Exercise
For every line in the data below, check for the word "evolutionary", then state how many lines have it. Answer with the number only.

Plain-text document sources
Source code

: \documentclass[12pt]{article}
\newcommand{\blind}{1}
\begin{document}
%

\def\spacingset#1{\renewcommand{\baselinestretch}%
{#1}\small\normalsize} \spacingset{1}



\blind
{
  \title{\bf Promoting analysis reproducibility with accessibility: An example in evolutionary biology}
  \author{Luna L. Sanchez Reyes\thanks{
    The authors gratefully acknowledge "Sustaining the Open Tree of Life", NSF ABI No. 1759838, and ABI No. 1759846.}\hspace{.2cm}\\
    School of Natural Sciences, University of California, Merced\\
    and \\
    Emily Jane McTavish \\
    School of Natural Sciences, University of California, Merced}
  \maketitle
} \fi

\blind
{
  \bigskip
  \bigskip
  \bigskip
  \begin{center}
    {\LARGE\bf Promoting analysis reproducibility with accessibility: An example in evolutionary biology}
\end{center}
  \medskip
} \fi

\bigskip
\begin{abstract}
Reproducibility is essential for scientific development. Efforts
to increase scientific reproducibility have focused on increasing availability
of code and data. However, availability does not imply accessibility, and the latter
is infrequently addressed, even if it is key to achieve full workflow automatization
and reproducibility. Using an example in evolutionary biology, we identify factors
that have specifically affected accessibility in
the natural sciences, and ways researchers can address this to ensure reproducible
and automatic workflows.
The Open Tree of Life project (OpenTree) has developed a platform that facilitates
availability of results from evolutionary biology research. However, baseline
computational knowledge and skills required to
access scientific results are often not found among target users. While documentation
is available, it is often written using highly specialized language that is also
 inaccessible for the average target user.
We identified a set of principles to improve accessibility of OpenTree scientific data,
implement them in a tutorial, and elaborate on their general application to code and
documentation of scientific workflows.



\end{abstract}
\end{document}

Solution to the exercise
4